The case, which came before rental officer Hal Logsdon in April this year, involved a tenant who agreed to pay $1,200 for a room in a mobile home with a shared kitchen and bathroom. The decision was published this week.
The tenancy began in September 2022 but by January 9, 2023, difficulties had arisen to the extent that the landlord told the tenant it was “best to part ways at the end of February.” A week later, the tenant said they would be gone by the end of January.
“There were tensions between the parties concerning care of the applicant’s cats and snow removal,” Logsdon wrote, summarizing the evidence. (Both the tenant and landlord are identified only by their initials in the written ruling, as is the rental office’s usual practice.)
The tenant’s claim that the landlord changed the locks too soon was accepted by Logsdon, who ordered that the landlord refund $309.68 in unpaid rent.
The landlord was also told to refund a $500 pet deposit as, while the landlord claimed the tenant’s cats had caused damage, there was no evidence that either an entrance or exit inspection report had been completed. Pet deposits cannot be legally retained without those documents.
But Logsdon took issue with the great majority of complaints filed by the tenant.
He wrote that the tenant had alleged 21 separate breaches of the NWT’s Residential Tenancies Act, but said 19 of those allegations did not warrant action.
As an example, Logsdon wrote, the tenant said the landlord did not provide a lock for their bedroom door.

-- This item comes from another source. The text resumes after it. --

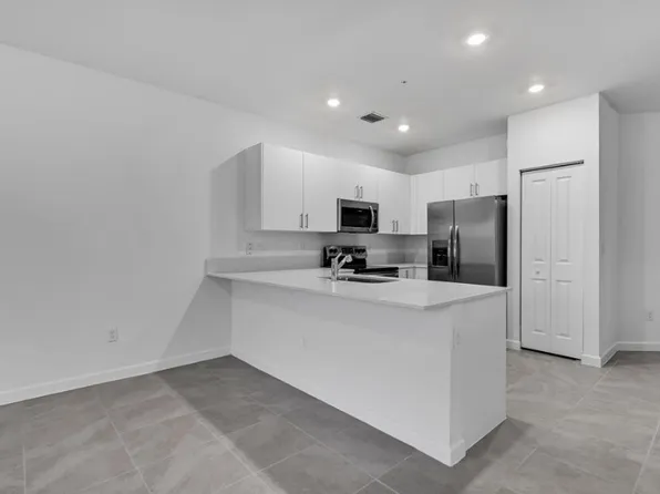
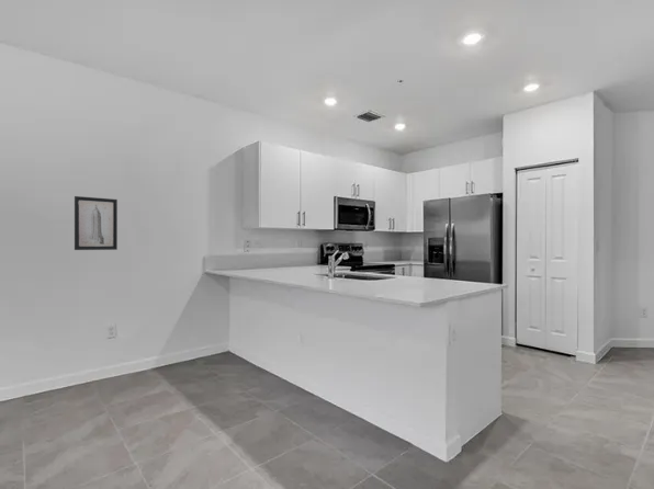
+ wall art [74,195,119,251]
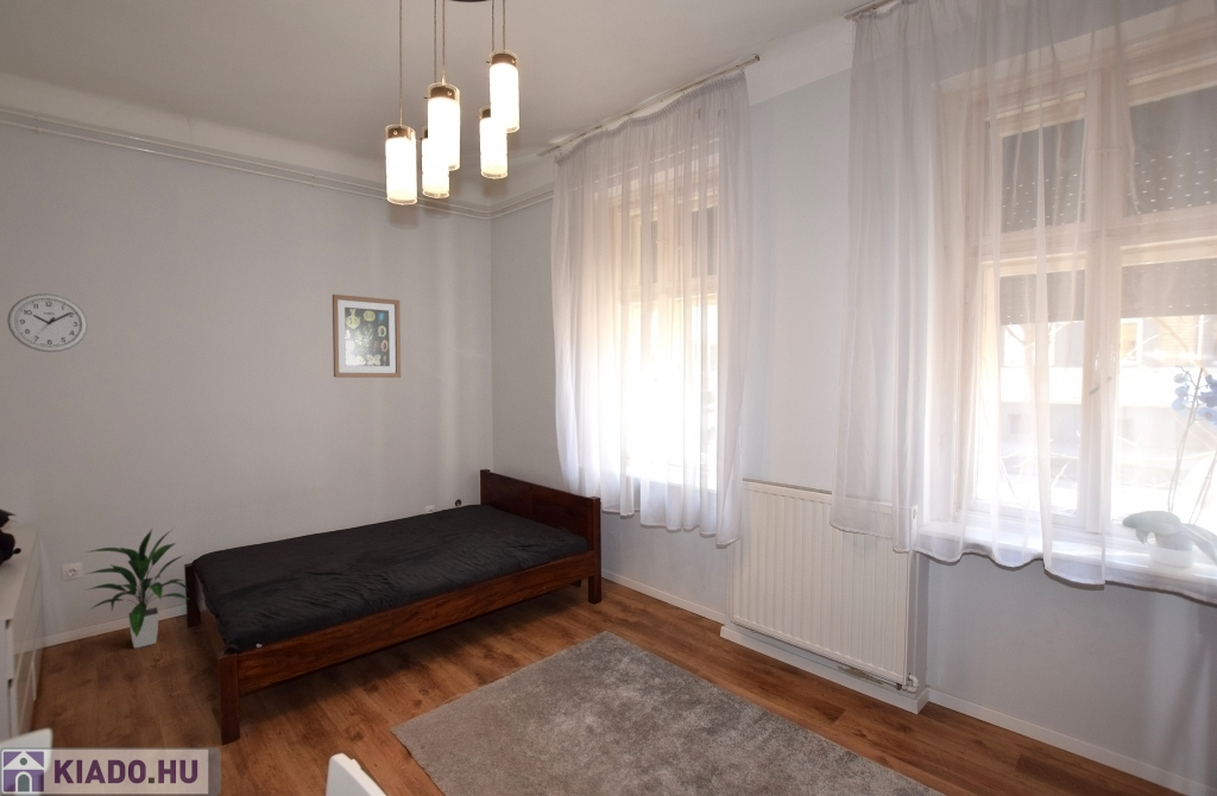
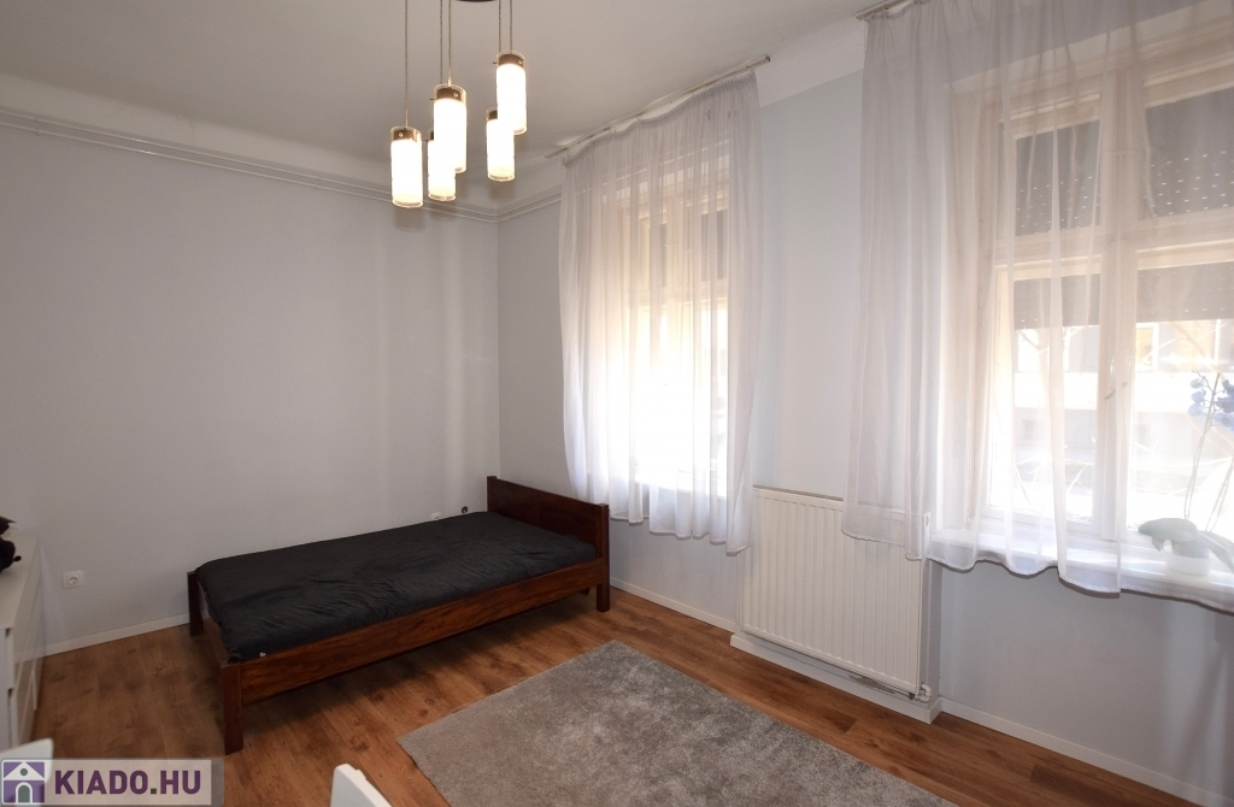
- wall clock [6,292,89,353]
- indoor plant [84,527,190,650]
- wall art [332,293,402,379]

While this was “clearly a breach of the act,” Logsdon wrote, the point of the legislation would be to remedy that by having the landlord install a lock. “If the applicant is no longer in possession, it corrects nothing for them,” he stated.
Reviewing more of the claims, Logsdon continued: “Allegations such as the alleged failure to make a copy of the [Residential Tenancies] Act available, failure to keep the security deposit in trust, and entering the premises without consent are other examples. In my opinion, they are vexatious and do not warrant further review.”

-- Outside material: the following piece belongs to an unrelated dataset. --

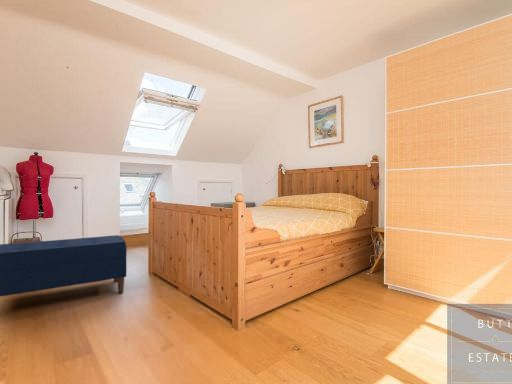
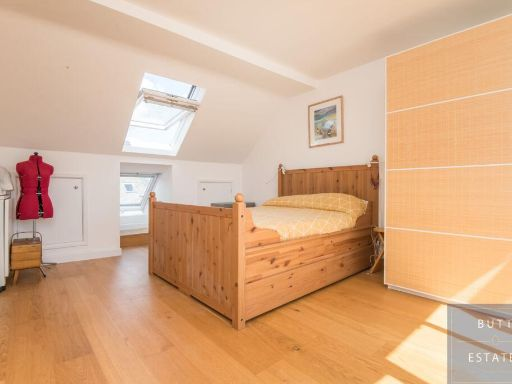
- bench [0,234,128,297]
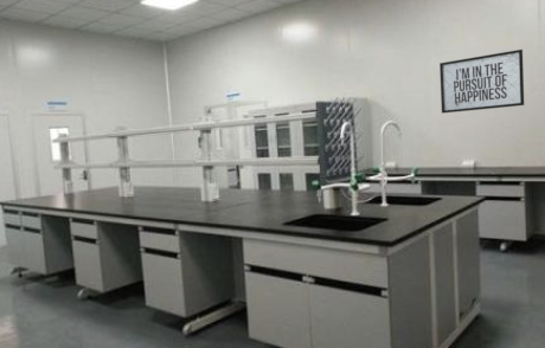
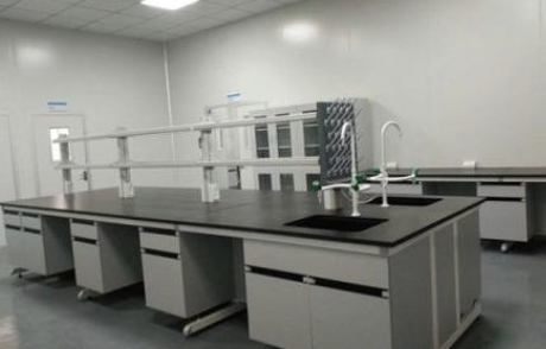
- mirror [438,49,525,115]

Logsdon had further criticism for a series of allegations that he ruled were “frivolous.”
“The applicant’s cats suffered indigestion after eating meat allegedly left out by the landlord. The applicant’s food from the refrigerator was allegedly left outside by the respondent to freeze. The applicant shovelled snow during Christmas holidays,” he wrote, listing some of the allegations made to the rental office.
“There is no evidence of significant loss for these items. In my opinion, they do not warrant consideration.”
The landlord was ordered to pay back $809.70 – the sum of the repayable rent plus the pet deposit and two cents’ interest.